In most scenarios Licence won’t be an issue as they are standard and luckily there are people in the dev community who will pick up anything that smells funky. Consider the “React Controversy” that took place in 2017: Facebook licensed React with a special licence named “BSD + Patents” which claimed that whoever has a (patent-related) legal dispute with Facebook is not allowed to use React library. It may sound reasonable but it can also be interpreted as “If Facebook stole your code and you sue them, you’ll be forced to discontinue your React-based application”. That’s one massive risk no one should take. Following a widespread backlash, Facebook re-licensed React under MIT. As mentioned, standard licences aren’t usually something to be overly concerned about, but being vigilant for the non-standard ones can save you from frustrating situations.
While for most aspects it is enough to consider just the adopted dependency, for the aspects of both security and legality, it’s probably worth considering transitive dependencies. These are the third parties used by the adopted dependency and very frustratingly - can be quite a handful. Consider the story of a popular npm library named event-stream. After the original author decided to abandon it, the maintainer added a dependency to it - flatmap-stream. Among the 1795 sub-dependencies this new transitive dependency had, a malicious code was hidden trying to steal private keys of bitcoin wallets. If you think that 1795 dependencies are still manageable, then consider Gatsby.js which has 19,000 (!) dependencies. Transitive dependencies make it very difficult to check for any security or legal issue you might bring in.
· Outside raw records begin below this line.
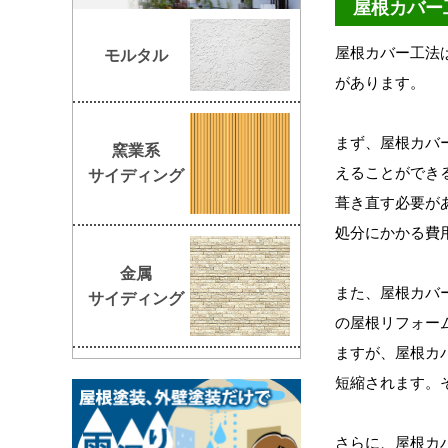
屋根カバー
屋根カバー工法
モルタル
があります。
まず、屋根カバ
窯業系
えることができ
サイディング
葺き直す必要が
処分にかかる費
金属
また、屋根カバ
サイディング
の屋根リフォー
ますが、屋根カ
短縮されます。
さらに、屋根カ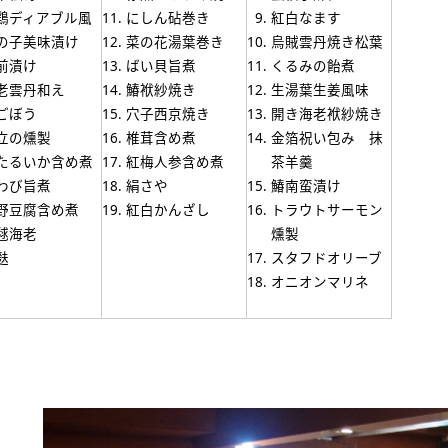
鶏ディアブル風
にしん砧巻き
紅白なます
の子美味漬け
菜の花湯葉巻き
烏賊雲丹焼き松葉
前漬け
ばい貝旨煮
くるみの飴煮
老雲丹和え
鰆袱紗焼き
生湯葉生姜風味
ごぼう
穴子西京焼き
開き海老袱紗焼き
立の燻製
椎茸含め煮
金箔祝い包み 抹
たるいか含め煮
紅梅人参含め煮
茶羊羹
わび旨煮
絹さや
鰆南蛮漬け
野豆腐含め煮
紅白かんざし
トラウトサーモン
毬海老
燻製
麩
スタフドオリーブ
オニオンマリネ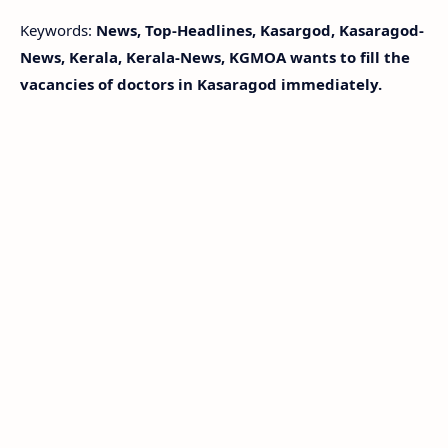
Keywords:
News, Top-Headlines, Kasargod, Kasaragod-
News, Kerala, Kerala-News, KGMOA wants to fill the
vacancies of doctors in Kasaragod immediately.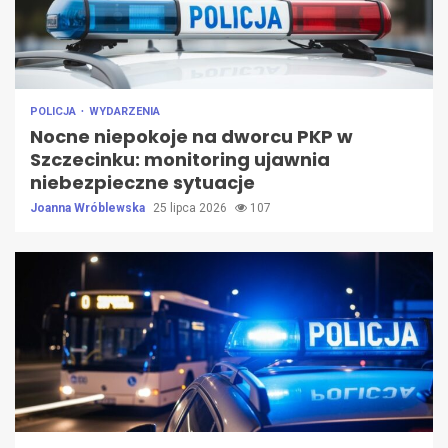
POLICJA
WYDARZENIA
Nocne niepokoje na dworcu PKP w
Szczecinku: monitoring ujawnia
niebezpieczne sytuacje
Joanna Wróblewska
25 lipca 2026
107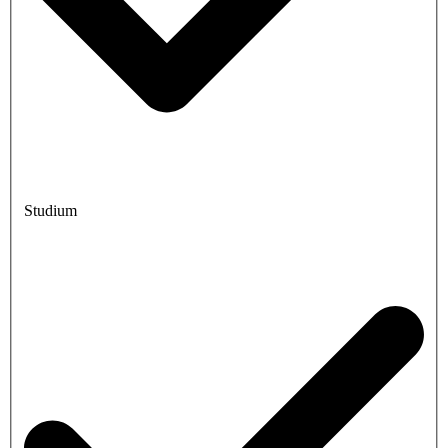
Studium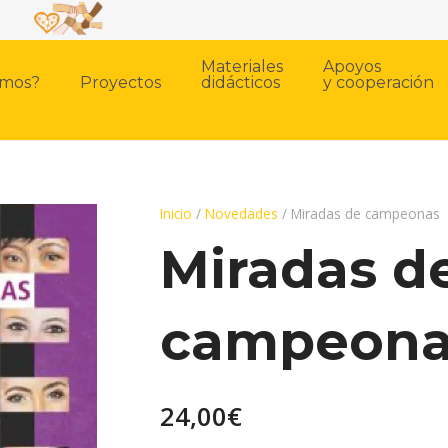
Materiales
Apoyos
omos?
Proyectos
didácticos
y cooperación
Inicio
/
Novedades
/ Miradas de campeonas
Miradas d
campeona
24,00
€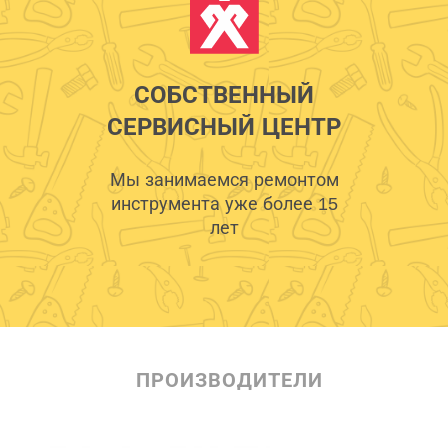
СОБСТВЕННЫЙ
СЕРВИСНЫЙ ЦЕНТР
Мы занимаемся ремонтом
инструмента уже более 15
лет
ПРОИЗВОДИТЕЛИ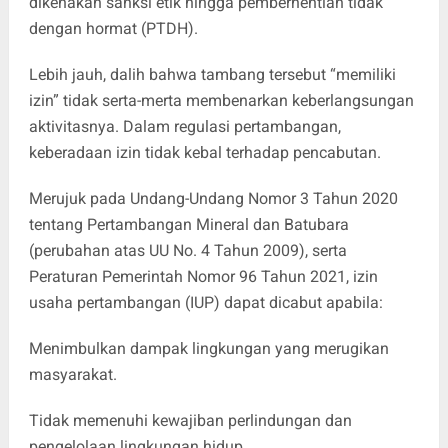
dikenakan sanksi etik hingga pemberhentian tidak
dengan hormat (PTDH).
‎Lebih jauh, dalih bahwa tambang tersebut “memiliki
izin” tidak serta-merta membenarkan keberlangsungan
aktivitasnya. Dalam regulasi pertambangan,
keberadaan izin tidak kebal terhadap pencabutan.
‎Merujuk pada Undang-Undang Nomor 3 Tahun 2020
tentang Pertambangan Mineral dan Batubara
(perubahan atas UU No. 4 Tahun 2009), serta
Peraturan Pemerintah Nomor 96 Tahun 2021, izin
usaha pertambangan (IUP) dapat dicabut apabila:
‎Menimbulkan dampak lingkungan yang merugikan
masyarakat.
‎Tidak memenuhi kewajiban perlindungan dan
pengelolaan lingkungan hidup.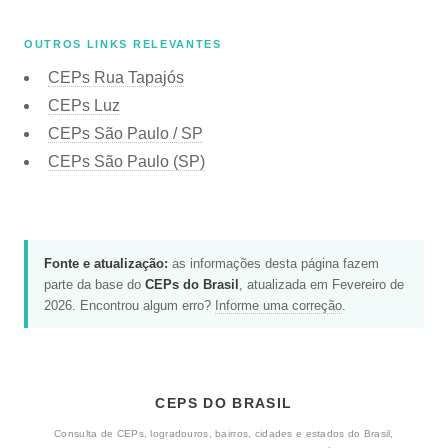
OUTROS LINKS RELEVANTES
CEPs Rua Tapajós
CEPs Luz
CEPs São Paulo / SP
CEPs São Paulo (SP)
Fonte e atualização:
as informações desta página fazem
parte da base do
CEPs do Brasil
, atualizada em Fevereiro de
2026. Encontrou algum erro?
Informe uma correção
.
CEPS DO BRASIL
Consulta de CEPs, logradouros, bairros, cidades e estados do Brasil,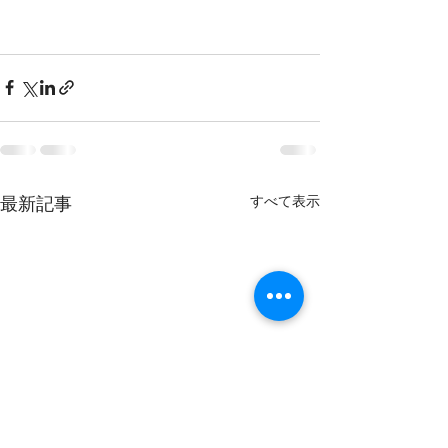
すべて表示
最新記事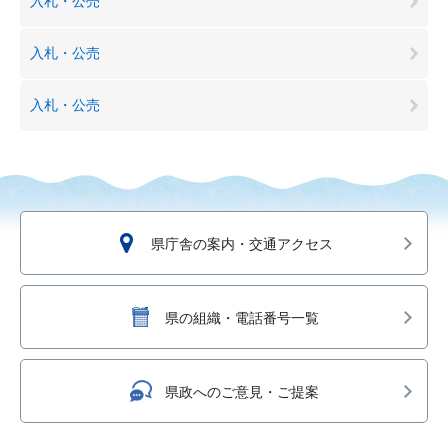
入札・公売
入札・公売
入札・公売
県庁舎の案内・交通アクセス
県の組織・電話番号一覧
県政へのご意見・ご提案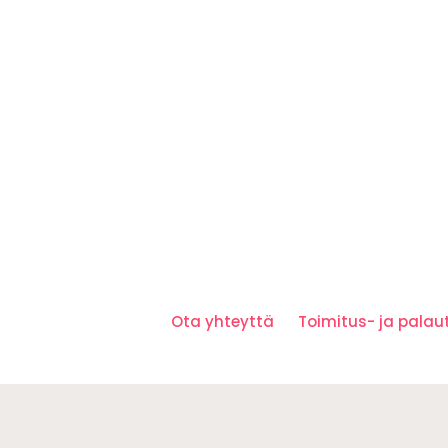
Ota yhteyttä
Toimitus- ja pala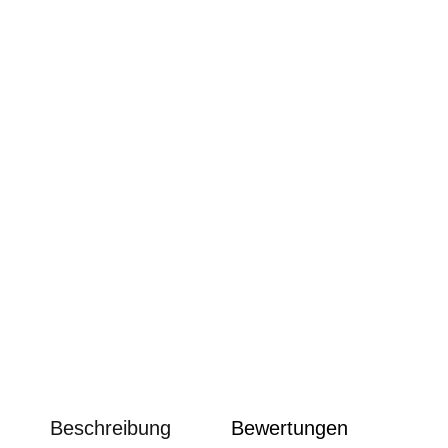
Beschreibung
Bewertungen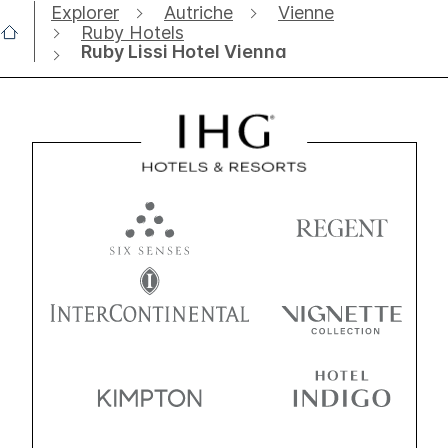
Explorer
Autriche
Vienne
Ruby Hotels
Ruby Lissi Hotel Vienna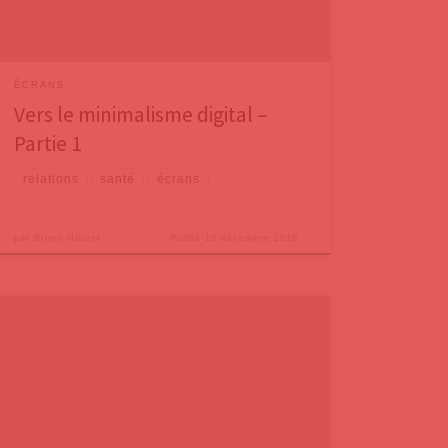
les chercheurs, depuis
ÉCRANS
Vers le minimalisme digital –
Partie 1
relations
santé
écrans
par
Bruno Hourst
Publié
10 décembre 2018
Même si le bon sens et l’intuition nous pousseraient à
voir un rapport évident entre la qualité de
l’alimentation dans la petite enfance et le
développement de l’intelligence, il y a peu de
recherches qui ont approfondi le sujet. Une étude,
dirigée par Kate Northstone de l’Université de Bristol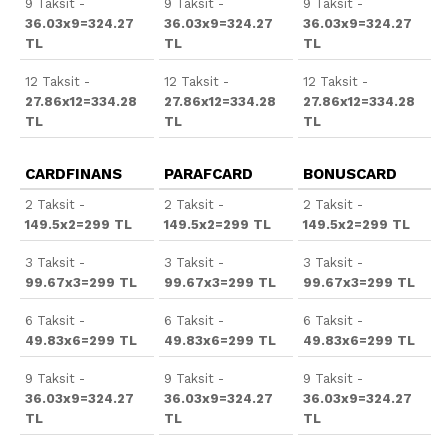
9 Taksit -
9 Taksit -
9 Taksit -
36.03x9=324.27
36.03x9=324.27
36.03x9=324.27
TL
TL
TL
12 Taksit -
12 Taksit -
12 Taksit -
27.86x12=334.28
27.86x12=334.28
27.86x12=334.28
TL
TL
TL
CARDFINANS
PARAFCARD
BONUSCARD
2 Taksit -
2 Taksit -
2 Taksit -
149.5x2=299 TL
149.5x2=299 TL
149.5x2=299 TL
3 Taksit -
3 Taksit -
3 Taksit -
99.67x3=299 TL
99.67x3=299 TL
99.67x3=299 TL
6 Taksit -
6 Taksit -
6 Taksit -
49.83x6=299 TL
49.83x6=299 TL
49.83x6=299 TL
9 Taksit -
9 Taksit -
9 Taksit -
36.03x9=324.27
36.03x9=324.27
36.03x9=324.27
TL
TL
TL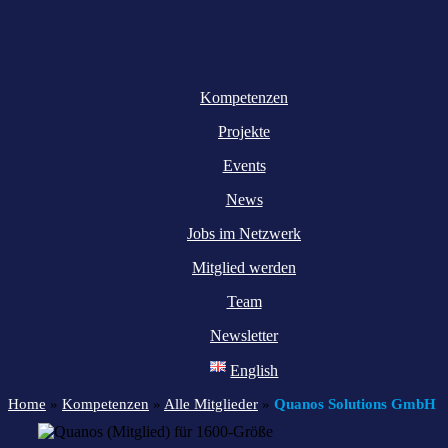
Kompetenzen
Projekte
Events
News
Jobs im Netzwerk
Mitglied werden
Team
Newsletter
English
Home
»
Kompetenzen
»
Alle Mitglieder
»
Quanos Solutions GmbH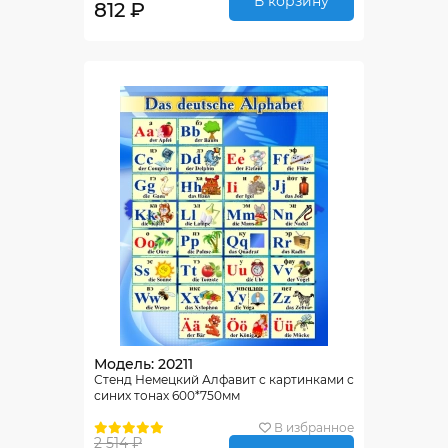
В корзину
812 ₽
Модель: 20211
Стенд Немецкий Алфавит с картинками с
синих тонах 600*750мм
В избранное
2 514 ₽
Unless your organisation outsources these checks, it would be smart to avoid such heavy-dependant libraries as much as possible.
Finally, Ethics also play a part in deciding who is an acceptable partner in our journey. If you had a say in the matter, would you still allow a human-right violating government agency to use your products? Consider the developer protests sparked by ICE Contract With GitHub. In a more recent event, a third-party started acting as malware in protest against the war in Ukraine, deleting users’ files and popping anti-war messages. As difficult as it may be to argue against the intention, the results were damaging to the greater open-source community’s credibility.
Indeed, there are a lot of aspects to consider before picking a dependency. On the positive side, most of the checks are either per-project (regardless of how many different alternative libraries can fit) or per-library (that can be considered for the next project) so it won’t be too surprising if we choose to stick with the library we already have. As mentioned earlier, at the bottom-line the important question to consider is “Will it help or hinder me from making an amazing product?”.